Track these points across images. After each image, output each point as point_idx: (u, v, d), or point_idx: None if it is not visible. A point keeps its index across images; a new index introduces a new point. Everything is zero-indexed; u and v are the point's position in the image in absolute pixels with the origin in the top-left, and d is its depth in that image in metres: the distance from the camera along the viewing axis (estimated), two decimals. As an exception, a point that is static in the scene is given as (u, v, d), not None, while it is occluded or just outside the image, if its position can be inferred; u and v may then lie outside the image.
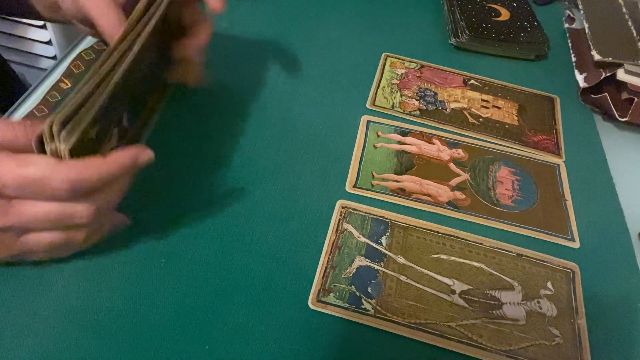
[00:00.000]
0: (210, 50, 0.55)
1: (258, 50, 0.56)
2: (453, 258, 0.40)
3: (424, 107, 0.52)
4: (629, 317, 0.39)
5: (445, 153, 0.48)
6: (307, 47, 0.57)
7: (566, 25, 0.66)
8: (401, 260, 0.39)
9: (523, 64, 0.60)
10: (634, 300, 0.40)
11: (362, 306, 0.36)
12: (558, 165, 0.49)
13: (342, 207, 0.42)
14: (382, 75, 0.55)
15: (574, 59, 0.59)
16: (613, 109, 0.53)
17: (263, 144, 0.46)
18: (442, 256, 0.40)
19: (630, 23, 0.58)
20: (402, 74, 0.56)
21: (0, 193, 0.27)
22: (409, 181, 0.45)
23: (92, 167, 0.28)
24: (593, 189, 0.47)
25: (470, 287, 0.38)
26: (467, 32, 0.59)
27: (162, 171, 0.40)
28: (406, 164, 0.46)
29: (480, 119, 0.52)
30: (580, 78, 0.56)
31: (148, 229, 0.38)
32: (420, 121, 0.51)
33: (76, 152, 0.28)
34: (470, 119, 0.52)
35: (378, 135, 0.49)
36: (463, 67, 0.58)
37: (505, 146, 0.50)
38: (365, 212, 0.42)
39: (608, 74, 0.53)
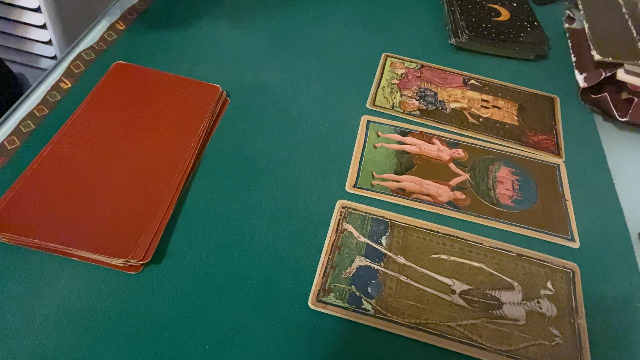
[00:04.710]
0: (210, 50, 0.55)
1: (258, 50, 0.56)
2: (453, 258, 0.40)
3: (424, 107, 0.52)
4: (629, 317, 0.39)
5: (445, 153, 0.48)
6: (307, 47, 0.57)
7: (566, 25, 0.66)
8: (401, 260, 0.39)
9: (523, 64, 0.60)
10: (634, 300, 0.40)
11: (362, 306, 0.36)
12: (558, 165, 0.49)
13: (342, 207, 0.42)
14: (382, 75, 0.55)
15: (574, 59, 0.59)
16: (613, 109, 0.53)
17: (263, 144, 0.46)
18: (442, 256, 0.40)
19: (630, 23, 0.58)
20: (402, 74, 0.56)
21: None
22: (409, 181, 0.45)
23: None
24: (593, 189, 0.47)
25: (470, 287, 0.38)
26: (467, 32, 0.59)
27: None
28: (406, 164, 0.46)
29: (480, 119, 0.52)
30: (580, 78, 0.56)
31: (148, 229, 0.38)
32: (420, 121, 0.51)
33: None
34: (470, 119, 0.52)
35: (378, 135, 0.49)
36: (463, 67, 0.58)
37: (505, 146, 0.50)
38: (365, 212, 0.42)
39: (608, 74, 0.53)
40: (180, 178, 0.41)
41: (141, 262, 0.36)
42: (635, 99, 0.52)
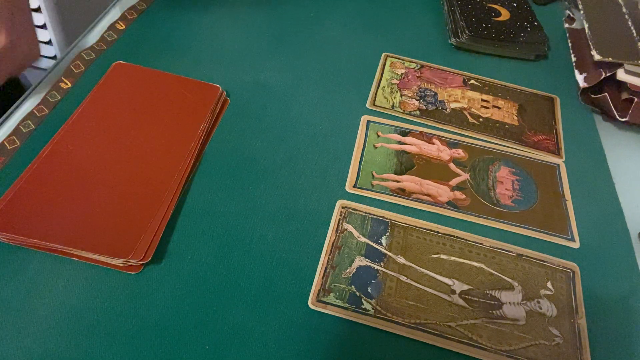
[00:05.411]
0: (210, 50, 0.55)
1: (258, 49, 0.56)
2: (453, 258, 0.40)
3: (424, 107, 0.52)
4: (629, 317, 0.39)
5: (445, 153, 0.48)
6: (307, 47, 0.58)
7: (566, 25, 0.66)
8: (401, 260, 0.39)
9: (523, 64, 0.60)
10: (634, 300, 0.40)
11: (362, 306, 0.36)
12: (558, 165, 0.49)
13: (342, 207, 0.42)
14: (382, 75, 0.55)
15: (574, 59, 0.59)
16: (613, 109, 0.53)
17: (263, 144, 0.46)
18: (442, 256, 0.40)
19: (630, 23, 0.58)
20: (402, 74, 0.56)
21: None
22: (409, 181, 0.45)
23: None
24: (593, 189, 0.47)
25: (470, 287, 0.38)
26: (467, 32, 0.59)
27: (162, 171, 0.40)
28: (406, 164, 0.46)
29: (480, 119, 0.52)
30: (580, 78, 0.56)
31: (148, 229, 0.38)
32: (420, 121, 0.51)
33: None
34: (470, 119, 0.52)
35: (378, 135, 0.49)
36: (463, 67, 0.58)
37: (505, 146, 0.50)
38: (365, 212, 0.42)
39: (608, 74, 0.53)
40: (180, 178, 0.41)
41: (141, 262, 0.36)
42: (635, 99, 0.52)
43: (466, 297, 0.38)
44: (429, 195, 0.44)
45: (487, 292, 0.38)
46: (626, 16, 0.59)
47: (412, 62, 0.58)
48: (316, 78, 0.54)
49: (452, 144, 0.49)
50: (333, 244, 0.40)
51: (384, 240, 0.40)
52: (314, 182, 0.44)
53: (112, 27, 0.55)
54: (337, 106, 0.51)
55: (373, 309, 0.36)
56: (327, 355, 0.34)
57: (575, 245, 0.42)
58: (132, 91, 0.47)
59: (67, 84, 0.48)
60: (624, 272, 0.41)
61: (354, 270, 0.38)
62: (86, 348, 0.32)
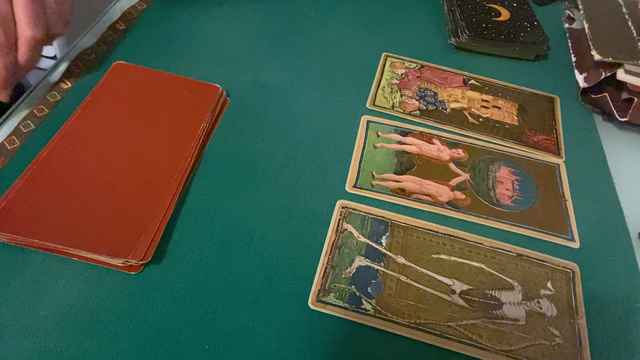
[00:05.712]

> _Your instructions_: Every line above should be repeated exactly; pictures stay out of the copy.

> _Answer to the exercise_:
Track these points across images. After each image, output each point as point_idx: (u, v, d), or point_idx: None if it is not visible. A point keeps its index across images; a new index introduces a new point. Everything is zero-indexed; u and v are the point's position in the image in absolute pixels with the origin in the top-left, and d is its depth in that image in metres: the distance from the camera along the viewing axis (estimated), two decimals. As an exception, a point that is static in the scene is given as (u, v, d), not None, while it is occluded or just outside the image, if its position can be inferred; u and v may then lie outside the image.
[00:00.000]
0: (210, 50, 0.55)
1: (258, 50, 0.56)
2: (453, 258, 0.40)
3: (424, 107, 0.52)
4: (629, 317, 0.39)
5: (445, 153, 0.48)
6: (307, 47, 0.57)
7: (566, 25, 0.66)
8: (401, 260, 0.39)
9: (523, 64, 0.60)
10: (634, 300, 0.40)
11: (362, 306, 0.36)
12: (558, 165, 0.49)
13: (342, 207, 0.42)
14: (382, 75, 0.55)
15: (574, 59, 0.59)
16: (613, 109, 0.53)
17: (263, 144, 0.46)
18: (442, 256, 0.40)
19: (630, 23, 0.58)
20: (402, 74, 0.56)
21: (0, 193, 0.27)
22: (409, 181, 0.45)
23: (92, 167, 0.28)
24: (593, 189, 0.47)
25: (470, 287, 0.38)
26: (467, 32, 0.59)
27: (162, 171, 0.40)
28: (406, 164, 0.46)
29: (480, 119, 0.52)
30: (580, 78, 0.56)
31: (148, 229, 0.38)
32: (420, 121, 0.51)
33: (76, 152, 0.28)
34: (470, 119, 0.52)
35: (378, 135, 0.49)
36: (463, 67, 0.58)
37: (505, 146, 0.50)
38: (365, 212, 0.42)
39: (608, 74, 0.53)
[00:04.710]
0: (210, 50, 0.55)
1: (258, 50, 0.56)
2: (453, 258, 0.40)
3: (424, 107, 0.52)
4: (629, 317, 0.39)
5: (445, 153, 0.48)
6: (307, 47, 0.57)
7: (566, 25, 0.66)
8: (401, 260, 0.39)
9: (523, 64, 0.60)
10: (634, 300, 0.40)
11: (362, 306, 0.36)
12: (558, 165, 0.49)
13: (342, 207, 0.42)
14: (382, 75, 0.55)
15: (574, 59, 0.59)
16: (613, 109, 0.53)
17: (263, 144, 0.46)
18: (442, 256, 0.40)
19: (630, 23, 0.58)
20: (402, 74, 0.56)
21: None
22: (409, 181, 0.45)
23: None
24: (593, 189, 0.47)
25: (470, 287, 0.38)
26: (467, 32, 0.59)
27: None
28: (406, 164, 0.46)
29: (480, 119, 0.52)
30: (580, 78, 0.56)
31: (148, 229, 0.38)
32: (420, 121, 0.51)
33: None
34: (470, 119, 0.52)
35: (378, 135, 0.49)
36: (463, 67, 0.58)
37: (505, 146, 0.50)
38: (365, 212, 0.42)
39: (608, 74, 0.53)
40: (180, 178, 0.41)
41: (141, 262, 0.36)
42: (635, 99, 0.52)
[00:05.411]
0: (210, 50, 0.55)
1: (258, 49, 0.56)
2: (453, 258, 0.40)
3: (424, 107, 0.52)
4: (629, 317, 0.39)
5: (445, 153, 0.48)
6: (307, 47, 0.58)
7: (566, 25, 0.66)
8: (401, 260, 0.39)
9: (523, 64, 0.60)
10: (634, 300, 0.40)
11: (362, 306, 0.36)
12: (558, 165, 0.49)
13: (342, 207, 0.42)
14: (382, 75, 0.55)
15: (574, 59, 0.59)
16: (613, 109, 0.53)
17: (263, 144, 0.46)
18: (442, 256, 0.40)
19: (630, 23, 0.58)
20: (402, 74, 0.56)
21: None
22: (409, 181, 0.45)
23: None
24: (593, 189, 0.47)
25: (470, 287, 0.38)
26: (467, 32, 0.59)
27: (162, 171, 0.40)
28: (406, 164, 0.46)
29: (480, 119, 0.52)
30: (580, 78, 0.56)
31: (148, 229, 0.38)
32: (420, 121, 0.51)
33: None
34: (470, 119, 0.52)
35: (378, 135, 0.49)
36: (463, 67, 0.58)
37: (505, 146, 0.50)
38: (365, 212, 0.42)
39: (608, 74, 0.53)
40: (180, 178, 0.41)
41: (141, 262, 0.36)
42: (635, 99, 0.52)
43: (466, 297, 0.38)
44: (429, 195, 0.44)
45: (487, 292, 0.38)
46: (626, 16, 0.59)
47: (412, 62, 0.58)
48: (316, 78, 0.54)
49: (452, 144, 0.49)
50: (333, 244, 0.40)
51: (384, 240, 0.40)
52: (314, 182, 0.44)
53: (112, 27, 0.55)
54: (337, 106, 0.51)
55: (373, 309, 0.36)
56: (327, 355, 0.34)
57: (575, 245, 0.42)
58: (132, 91, 0.47)
59: (67, 84, 0.48)
60: (624, 272, 0.41)
61: (354, 270, 0.38)
62: (86, 348, 0.32)
[00:05.712]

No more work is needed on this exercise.